Sat | Dec 2, 2023

Manufacturers might get state aid

Published:Wednesday | July 16, 2014 | 12:00 AM

FINANCE Minister Dr Peter Phillips has indicated that the Government is considering putting in place a facility to enable local businesses to be able to remain viable despite the devaluation of the Jamaican dollar.

"We are looking at things like trying to assist some of the manufacturers to get involved in exports through the PetroCaribe facility and see if there can be export activity that they can get paid [for] in Jamaican dollars from the PetroCaribe Development Fund," Phillips said.

He added that Jampro and the investment ministry were actively considering similar proposals.

The disclosure came from the minister as he made a statement to the House of Representatives.

Audley Shaw, opposition spokesman on finance, claimed the devaluation policy has been a disaster for many businesses, especially manufacturers, who have seen their input costs soar.

"Because we are highly import-dependent for our raw materials, the greatest victim for a policy of devalution is the fact that manufacturers continue to drive up prices to the local consumers. The biggest losers to the policy of devaluation in this policy are the poor, who are getting poorer," Shaw said.


Phillips acknowledged that there was pain being caused by the policy and noted that the most affected are manufacturers with high import dependence, "producing entirely for the domestic market, which is contracting".

"The signal of the programme is, in fact, saying you have to reorientate your productive activities," the minister said.

The Government has been hard-pressed to defend its policy to allow the devaluation of the Jamaican dollar as part of its economic programme with the International Monetary Fund (IMF).

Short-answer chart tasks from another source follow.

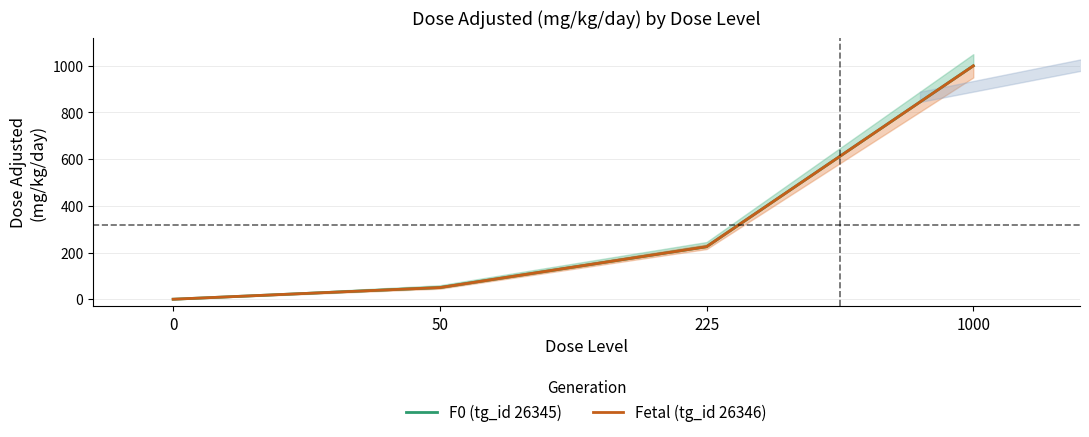

What is the value of the Fetal (tg_id 26346) point at the 2nd from the left?

50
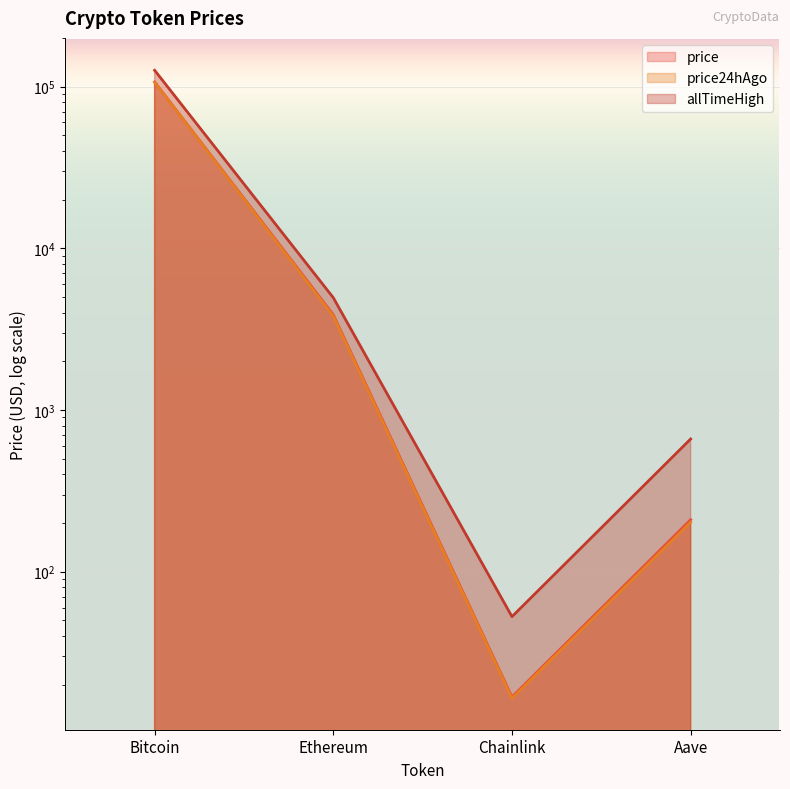

How many lines are shown in the chart?

3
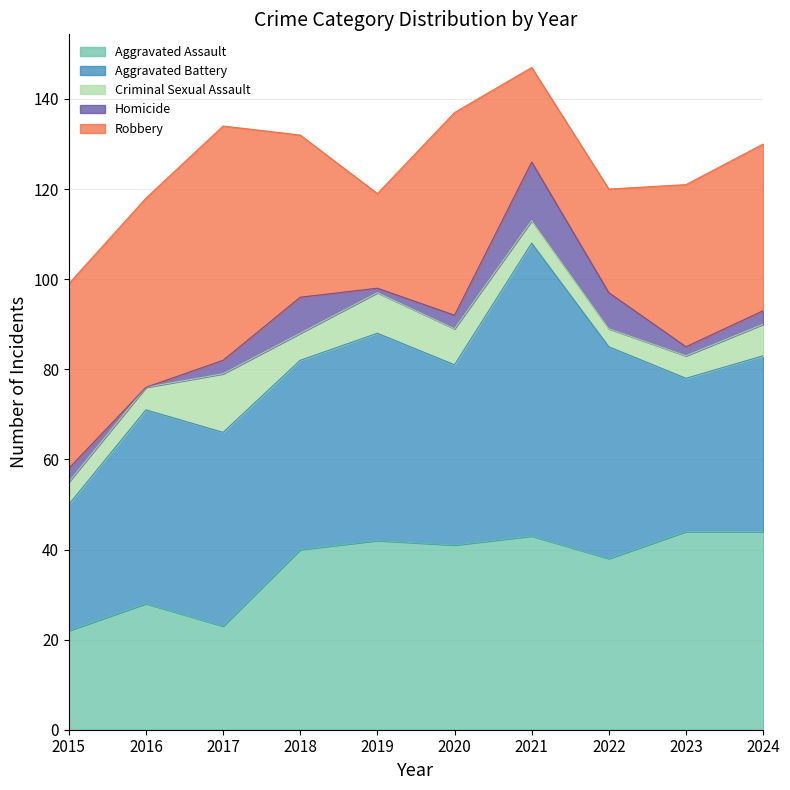

Rank the series by their maximum value, from highest to lowest.

Aggravated Battery, Robbery, Aggravated Assault, Criminal Sexual Assault, Homicide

IMF head Christine Lagarde, during a recent visit to Jamaica, said the devaluation would make Jamaica more competitive, but Shaw has said consumers and groups such as manufacturers are suffering.

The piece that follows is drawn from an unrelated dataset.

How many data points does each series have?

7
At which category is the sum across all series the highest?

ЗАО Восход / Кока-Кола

Phillips said the central bank is now more than capable of intervening in the foreign-exchange market due to the acquisition of a US$800-million loan from the international capital market.

The funds - US$500 million of which is to be used to finance the budget - were raised following a non-deal road show in the USA and Europe last month.

Phillips made the comment about the central bank intervention while responding to comments made by Shaw during yesterday's sitting of the Parliament.

Shaw said the intervention of the Bank of Jamaica (BOJ) in the market last week was proof that the current policy was not working.

Phillips, while noting that it was not the first time the central bank has intervened, said the BOJ takes such decisions when there are "wild swings or sharp movements not justified by market conditions" to bring about stability.

"With the US$800 million, it has the capacity to intervene more effectively and punish speculators," the minister said.